When people have outsize emotional reactions to benign inquiries about their self-evident beliefs, it is often an indicator that status is doing invisible work. That makes the culture, economics and politics of blondness great ways to think about how status derives its power and how we use that power in our own lives.”
(Although, I attest that platinum blonde Asians are a different sort of neo-liberal canon that while still status adjacent, is often misconstrued by those unburdened by critical thinking as some sort of “wanting to be white” thing, when the true caucasian cosplay is actually balayage).
It’s a face cream; how much could it be — $1000?
It’s funny — working in beauty media, you quickly pick up on the way corporations perceive high fashion as prestige and beauty as gauche but necessary for advertising mostly; it’s an addendum to the glamour they purport but never the prize. Fashion has quiet luxury but beauty’s version has never been “quiet” per se. And now there is “ultra luxury,” where expensive beauty products that have the same function as other expensive products are now made even more expensive by way of packaging, exclusivity, and of course, optics. It’s giving “Do you like L u x u r y?”

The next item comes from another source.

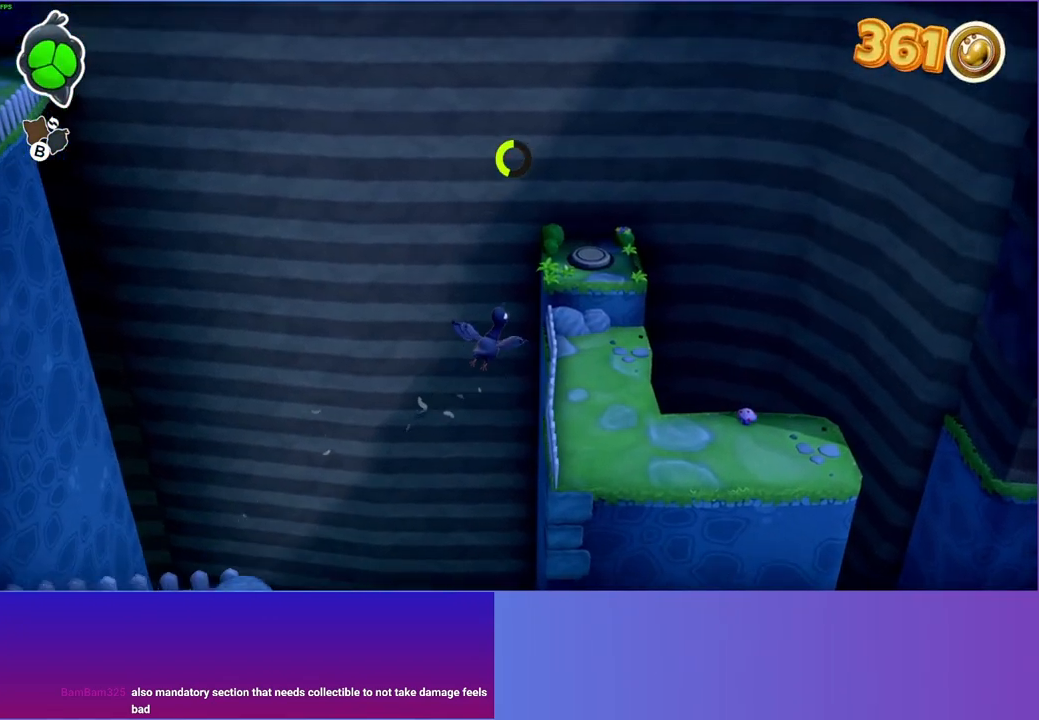
{"buttons": [], "left_stick": "up", "right_stick": "center", "events": [[200, "left_stick", "up"]]}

It’s giving House Of Atoz Youth Milk, featuring propriety ingredients such as distilled water from street puddles in Indo-nahh-zia.
It’s only a little bit astounding how the price of a face goo can actually influence one into believing that it has extraordinary abilities beyond its ingredient list (of which are largely just occlusives, with those really luxury triple-figure creams). My former colleague and brilliant friend Brennan Kilbane wrote an in-depth piece about Augustinus Bader’s rise to be the new Le Mer (tl;dr it’s mostly just getting the right lip service – famous lips, mostly).
I remember when Louboutin Beauty released their sculptural and collectable-looking $50 nail polishes and $90 lipsticks (back in, I wanna say, 2014), and it seemed like such a stunt — but as a business move makes perfect sense for brand awareness, and gives those who long for red bottoms somewhere else they can invest their acorns (red Louboutin lipsticks). Even though I know for a fact, that people who buy those lipsticks (for themselves or as gifts) never use them, as they are “too fancy” for daily casual use. Such is the luxury dilemma for those whom money is a rather large object, so rarely do we allow ourselves to enjoy whatever material privileges we’re afforded as if its inherent value is in its possession alone (cue Billy Ray Cyrus “Much to think about” meme).
Business Of Fashion calls the trend “premiumisation” — a reminder that there really are people so wealthy that they can ostensibly accidentally launder a pair of jeans with a $209 lip balm in the pocket, oops. A $200 lipstick, $1000 moisturizer, and now Guerlain’s new $27k fragrance — Bouquet de la Mariée Murano Edition by Aristide Najean, of which only 10 bottles were made and all of which have sold out. As a plebe, I imagine that this ultra luxury sector appeals to the newly monied or the wealthy whose gaping insecurities are fed with glittering high-ticket trinkets with no value other than what they represent. I mean, for better but usually worse, no one knows more than the wealthy that money is fake.
What tf is a strawberry leg??
There is nothing more I love than opting out — of plans, of a relationship, of a job, and especially of an arbitrary set of social codes that weren’t made for me in mind anyway.